The plan's vision extends to 2035, when China aims to achieve what it describes as a fully intelligent economy and society. The nearer-term target is equally ambitious: the domestic smart economy market is projected to reach 12.6 trillion yuan (approximately $1.83 trillion) by 2030, encompassing AI-driven manufacturing, autonomous transportation, smart cities, and AI-enabled public services.
Unlike previous five-year plans that treated AI as one technology among many, the 15th plan embeds intelligence as a horizontal capability expected to transform every sector. Specific provisions direct investment into domestic AI chip development, large language model research, industrial robotics, and AI applications in healthcare and agriculture. The plan also calls for expanding China's AI talent pipeline through university programs and international recruitment.
The policy direction carries significant geopolitical weight.

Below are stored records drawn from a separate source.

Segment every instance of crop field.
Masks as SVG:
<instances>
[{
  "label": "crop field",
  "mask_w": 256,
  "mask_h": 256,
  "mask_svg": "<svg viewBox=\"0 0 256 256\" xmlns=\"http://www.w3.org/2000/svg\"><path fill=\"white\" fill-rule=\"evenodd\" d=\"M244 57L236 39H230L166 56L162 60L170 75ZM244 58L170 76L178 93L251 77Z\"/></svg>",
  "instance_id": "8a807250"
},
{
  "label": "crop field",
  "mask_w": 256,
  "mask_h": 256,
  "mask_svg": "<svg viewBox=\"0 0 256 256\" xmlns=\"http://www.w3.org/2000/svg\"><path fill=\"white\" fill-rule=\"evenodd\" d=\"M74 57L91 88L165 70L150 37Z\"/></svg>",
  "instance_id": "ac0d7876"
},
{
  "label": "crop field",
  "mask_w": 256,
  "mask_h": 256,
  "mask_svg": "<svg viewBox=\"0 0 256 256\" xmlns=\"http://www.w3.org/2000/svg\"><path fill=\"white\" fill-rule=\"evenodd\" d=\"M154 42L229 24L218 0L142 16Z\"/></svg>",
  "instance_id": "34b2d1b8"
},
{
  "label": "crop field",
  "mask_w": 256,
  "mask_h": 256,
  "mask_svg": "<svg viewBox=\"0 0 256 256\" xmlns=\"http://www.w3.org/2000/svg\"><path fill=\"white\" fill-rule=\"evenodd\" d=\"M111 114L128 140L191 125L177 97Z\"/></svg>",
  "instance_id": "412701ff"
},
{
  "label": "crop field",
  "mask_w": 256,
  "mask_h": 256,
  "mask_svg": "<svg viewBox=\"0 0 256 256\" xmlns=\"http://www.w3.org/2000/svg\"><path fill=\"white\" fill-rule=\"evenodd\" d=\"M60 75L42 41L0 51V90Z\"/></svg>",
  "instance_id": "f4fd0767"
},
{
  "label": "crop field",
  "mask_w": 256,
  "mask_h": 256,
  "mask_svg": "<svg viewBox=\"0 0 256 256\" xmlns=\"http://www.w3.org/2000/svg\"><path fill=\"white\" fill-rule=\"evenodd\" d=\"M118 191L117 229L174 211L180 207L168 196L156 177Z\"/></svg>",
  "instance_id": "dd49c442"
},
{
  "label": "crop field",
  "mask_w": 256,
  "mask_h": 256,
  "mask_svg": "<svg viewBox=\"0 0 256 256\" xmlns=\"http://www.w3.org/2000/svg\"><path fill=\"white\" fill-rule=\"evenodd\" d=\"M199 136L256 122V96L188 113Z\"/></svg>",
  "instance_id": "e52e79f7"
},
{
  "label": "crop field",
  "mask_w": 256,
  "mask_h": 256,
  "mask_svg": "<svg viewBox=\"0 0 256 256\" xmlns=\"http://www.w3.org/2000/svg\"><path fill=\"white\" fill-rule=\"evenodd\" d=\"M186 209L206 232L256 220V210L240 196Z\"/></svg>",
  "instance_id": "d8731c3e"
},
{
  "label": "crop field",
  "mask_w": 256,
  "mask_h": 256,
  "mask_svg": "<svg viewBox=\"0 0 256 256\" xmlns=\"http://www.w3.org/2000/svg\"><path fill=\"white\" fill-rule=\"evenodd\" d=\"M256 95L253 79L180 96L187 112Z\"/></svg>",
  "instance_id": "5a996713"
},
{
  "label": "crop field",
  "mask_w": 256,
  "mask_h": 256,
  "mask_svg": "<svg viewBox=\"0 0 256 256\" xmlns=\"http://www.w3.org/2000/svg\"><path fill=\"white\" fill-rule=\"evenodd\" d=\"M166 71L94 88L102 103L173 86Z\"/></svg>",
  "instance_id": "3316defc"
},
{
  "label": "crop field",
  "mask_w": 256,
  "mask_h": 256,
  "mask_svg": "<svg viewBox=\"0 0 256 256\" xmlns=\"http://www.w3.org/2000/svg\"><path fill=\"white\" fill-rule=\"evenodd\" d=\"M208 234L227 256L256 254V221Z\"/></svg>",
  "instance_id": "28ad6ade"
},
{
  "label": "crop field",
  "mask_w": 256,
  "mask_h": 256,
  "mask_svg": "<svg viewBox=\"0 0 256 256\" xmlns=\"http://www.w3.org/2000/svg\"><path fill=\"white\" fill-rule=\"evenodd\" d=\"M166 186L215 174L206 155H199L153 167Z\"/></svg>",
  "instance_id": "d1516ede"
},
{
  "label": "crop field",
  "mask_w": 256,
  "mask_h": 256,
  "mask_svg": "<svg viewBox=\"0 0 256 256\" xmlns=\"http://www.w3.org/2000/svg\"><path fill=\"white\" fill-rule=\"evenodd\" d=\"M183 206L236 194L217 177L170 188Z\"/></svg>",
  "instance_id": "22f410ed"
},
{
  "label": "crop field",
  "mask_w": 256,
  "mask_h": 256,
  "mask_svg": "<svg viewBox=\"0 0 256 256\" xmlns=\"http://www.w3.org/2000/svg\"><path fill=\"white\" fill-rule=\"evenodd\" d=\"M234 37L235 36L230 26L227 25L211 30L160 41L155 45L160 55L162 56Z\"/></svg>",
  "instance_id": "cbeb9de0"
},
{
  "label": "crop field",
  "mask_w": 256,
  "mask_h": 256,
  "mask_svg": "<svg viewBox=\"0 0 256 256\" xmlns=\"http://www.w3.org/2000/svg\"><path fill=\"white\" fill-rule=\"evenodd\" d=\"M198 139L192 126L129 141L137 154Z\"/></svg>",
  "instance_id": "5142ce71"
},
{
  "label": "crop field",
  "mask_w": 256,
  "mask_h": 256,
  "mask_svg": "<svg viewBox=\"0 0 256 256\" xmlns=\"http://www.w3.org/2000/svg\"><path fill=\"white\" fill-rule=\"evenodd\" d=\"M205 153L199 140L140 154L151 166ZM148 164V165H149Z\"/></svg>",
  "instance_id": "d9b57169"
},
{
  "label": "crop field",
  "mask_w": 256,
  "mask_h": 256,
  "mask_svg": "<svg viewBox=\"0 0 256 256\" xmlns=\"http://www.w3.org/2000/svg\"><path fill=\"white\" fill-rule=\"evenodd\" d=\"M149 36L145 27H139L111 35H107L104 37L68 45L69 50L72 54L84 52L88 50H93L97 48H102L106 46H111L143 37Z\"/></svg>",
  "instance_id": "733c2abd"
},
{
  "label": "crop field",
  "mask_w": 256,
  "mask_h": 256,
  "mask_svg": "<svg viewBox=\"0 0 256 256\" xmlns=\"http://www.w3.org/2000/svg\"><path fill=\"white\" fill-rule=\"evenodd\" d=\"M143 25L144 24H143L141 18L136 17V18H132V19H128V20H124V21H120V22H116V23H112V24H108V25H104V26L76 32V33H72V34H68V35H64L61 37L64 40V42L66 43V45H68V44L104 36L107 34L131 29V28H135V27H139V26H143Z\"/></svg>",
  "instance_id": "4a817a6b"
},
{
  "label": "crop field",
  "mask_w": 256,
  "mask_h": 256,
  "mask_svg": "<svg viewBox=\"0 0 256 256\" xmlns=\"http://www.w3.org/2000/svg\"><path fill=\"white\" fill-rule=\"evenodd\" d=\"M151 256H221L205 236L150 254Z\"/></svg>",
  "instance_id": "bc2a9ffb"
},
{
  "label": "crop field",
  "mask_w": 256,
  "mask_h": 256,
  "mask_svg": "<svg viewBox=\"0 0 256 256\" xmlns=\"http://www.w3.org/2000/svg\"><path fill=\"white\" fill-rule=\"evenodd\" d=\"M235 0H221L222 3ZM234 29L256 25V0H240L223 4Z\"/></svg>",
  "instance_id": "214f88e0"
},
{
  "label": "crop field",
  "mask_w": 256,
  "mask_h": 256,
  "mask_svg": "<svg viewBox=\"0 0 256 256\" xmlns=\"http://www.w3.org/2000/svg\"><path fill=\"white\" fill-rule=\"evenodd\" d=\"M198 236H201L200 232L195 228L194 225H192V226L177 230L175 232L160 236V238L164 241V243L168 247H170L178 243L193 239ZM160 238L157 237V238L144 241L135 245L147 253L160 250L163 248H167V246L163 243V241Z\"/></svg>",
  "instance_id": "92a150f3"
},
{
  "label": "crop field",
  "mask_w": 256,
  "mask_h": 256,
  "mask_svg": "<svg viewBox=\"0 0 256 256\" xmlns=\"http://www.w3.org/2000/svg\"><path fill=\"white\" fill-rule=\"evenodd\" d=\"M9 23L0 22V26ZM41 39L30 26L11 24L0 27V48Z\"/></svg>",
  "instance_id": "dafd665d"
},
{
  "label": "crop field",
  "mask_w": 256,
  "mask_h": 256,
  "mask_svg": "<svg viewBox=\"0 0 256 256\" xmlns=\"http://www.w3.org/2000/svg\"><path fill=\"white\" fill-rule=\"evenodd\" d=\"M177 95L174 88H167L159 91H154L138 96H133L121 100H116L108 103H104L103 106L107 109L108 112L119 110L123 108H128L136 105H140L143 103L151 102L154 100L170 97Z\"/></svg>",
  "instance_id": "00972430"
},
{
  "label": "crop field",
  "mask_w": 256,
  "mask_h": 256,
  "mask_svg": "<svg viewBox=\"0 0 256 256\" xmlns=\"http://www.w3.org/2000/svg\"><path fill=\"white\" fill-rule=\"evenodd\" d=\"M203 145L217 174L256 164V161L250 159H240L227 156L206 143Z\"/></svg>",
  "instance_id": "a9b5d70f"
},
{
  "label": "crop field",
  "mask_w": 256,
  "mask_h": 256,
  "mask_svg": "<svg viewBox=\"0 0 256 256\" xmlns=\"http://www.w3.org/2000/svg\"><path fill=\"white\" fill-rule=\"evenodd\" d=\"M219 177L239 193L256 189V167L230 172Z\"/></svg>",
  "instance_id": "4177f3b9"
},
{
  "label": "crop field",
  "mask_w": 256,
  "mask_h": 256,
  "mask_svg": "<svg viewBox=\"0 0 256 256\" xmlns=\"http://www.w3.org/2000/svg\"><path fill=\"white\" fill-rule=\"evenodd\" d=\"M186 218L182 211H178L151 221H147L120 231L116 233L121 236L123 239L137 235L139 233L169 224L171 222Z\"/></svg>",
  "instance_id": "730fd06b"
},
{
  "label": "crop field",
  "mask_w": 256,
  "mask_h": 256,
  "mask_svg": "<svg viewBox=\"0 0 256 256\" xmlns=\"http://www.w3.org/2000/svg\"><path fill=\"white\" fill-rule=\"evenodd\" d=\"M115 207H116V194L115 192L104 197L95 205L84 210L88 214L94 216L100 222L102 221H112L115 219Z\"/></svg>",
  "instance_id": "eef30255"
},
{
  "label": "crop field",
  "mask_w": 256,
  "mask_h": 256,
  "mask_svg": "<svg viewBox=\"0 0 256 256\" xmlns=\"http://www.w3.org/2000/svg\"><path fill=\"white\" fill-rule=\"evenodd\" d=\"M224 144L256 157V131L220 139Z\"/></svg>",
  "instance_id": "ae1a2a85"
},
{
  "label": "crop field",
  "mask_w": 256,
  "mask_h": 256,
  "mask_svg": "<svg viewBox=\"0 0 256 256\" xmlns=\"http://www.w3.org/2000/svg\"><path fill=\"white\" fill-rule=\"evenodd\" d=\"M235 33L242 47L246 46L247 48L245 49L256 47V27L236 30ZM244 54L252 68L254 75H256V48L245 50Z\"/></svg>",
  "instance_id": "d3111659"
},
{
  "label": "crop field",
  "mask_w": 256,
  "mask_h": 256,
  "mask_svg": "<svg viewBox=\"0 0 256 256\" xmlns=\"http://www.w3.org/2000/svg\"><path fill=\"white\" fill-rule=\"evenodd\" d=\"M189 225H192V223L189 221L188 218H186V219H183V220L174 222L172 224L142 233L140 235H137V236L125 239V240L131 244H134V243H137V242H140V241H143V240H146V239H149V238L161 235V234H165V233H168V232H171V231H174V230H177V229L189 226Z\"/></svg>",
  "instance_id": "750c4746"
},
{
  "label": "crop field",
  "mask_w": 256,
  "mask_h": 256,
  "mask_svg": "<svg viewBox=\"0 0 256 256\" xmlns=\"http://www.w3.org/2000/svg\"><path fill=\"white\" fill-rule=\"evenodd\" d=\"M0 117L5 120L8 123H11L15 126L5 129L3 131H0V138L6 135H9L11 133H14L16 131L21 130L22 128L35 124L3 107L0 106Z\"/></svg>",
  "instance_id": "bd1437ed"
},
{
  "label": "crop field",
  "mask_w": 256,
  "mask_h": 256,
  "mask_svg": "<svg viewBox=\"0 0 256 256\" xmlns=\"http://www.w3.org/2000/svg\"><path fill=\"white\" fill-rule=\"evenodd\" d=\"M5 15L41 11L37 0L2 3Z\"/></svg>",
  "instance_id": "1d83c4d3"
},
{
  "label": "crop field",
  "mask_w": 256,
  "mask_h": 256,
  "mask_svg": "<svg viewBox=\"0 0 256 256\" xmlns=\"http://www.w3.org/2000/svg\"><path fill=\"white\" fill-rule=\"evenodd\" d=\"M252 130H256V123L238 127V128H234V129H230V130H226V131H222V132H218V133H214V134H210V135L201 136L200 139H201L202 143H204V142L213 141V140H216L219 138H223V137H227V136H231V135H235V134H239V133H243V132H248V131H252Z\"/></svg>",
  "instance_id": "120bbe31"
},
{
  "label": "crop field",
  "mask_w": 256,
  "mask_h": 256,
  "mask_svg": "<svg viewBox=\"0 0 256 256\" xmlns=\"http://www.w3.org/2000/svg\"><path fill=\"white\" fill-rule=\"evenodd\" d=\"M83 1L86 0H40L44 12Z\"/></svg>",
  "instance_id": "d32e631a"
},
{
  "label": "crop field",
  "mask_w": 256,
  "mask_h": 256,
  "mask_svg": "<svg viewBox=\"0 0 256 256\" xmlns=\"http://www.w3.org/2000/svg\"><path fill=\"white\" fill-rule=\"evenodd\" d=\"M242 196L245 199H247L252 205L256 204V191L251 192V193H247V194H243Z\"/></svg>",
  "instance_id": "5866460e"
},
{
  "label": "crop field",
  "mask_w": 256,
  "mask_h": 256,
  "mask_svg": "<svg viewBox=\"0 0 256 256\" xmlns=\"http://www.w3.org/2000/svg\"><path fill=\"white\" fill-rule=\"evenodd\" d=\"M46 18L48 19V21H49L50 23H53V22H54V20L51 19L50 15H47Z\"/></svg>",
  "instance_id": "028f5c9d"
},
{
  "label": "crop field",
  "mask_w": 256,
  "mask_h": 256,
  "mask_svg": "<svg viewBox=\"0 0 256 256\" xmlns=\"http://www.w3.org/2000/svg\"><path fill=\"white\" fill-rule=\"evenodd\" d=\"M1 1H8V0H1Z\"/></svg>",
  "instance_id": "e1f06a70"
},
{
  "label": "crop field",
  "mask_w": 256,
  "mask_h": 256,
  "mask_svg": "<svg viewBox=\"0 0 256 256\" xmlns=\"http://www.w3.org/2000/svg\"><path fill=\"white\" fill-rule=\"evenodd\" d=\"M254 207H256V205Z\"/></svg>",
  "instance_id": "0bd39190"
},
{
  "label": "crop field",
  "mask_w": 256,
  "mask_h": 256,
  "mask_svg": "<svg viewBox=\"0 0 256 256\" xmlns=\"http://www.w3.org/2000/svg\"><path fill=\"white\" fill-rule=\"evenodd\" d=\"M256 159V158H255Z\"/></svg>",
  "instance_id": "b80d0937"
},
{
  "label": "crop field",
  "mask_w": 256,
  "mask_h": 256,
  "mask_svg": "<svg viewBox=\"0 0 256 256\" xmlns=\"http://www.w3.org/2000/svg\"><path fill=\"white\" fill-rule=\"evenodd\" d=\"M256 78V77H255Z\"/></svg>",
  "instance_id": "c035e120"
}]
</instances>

U.S. export controls on advanced semiconductors have constrained China's access to cutting-edge AI training hardware, making domestic chip development and algorithmic efficiency central priorities. The five-year plan responds by accelerating investment in alternative chip architectures and optimization techniques that reduce dependence on restricted foreign technology.
For companies operating in China's AI market — both domestic firms and multinationals — the plan signals that government procurement, regulatory frameworks, and industrial standards will increasingly be shaped around AI integration. The scale of the projected market suggests that China intends AI to be not merely a technology sector but a defining characteristic of its economic structure by the end of the decade.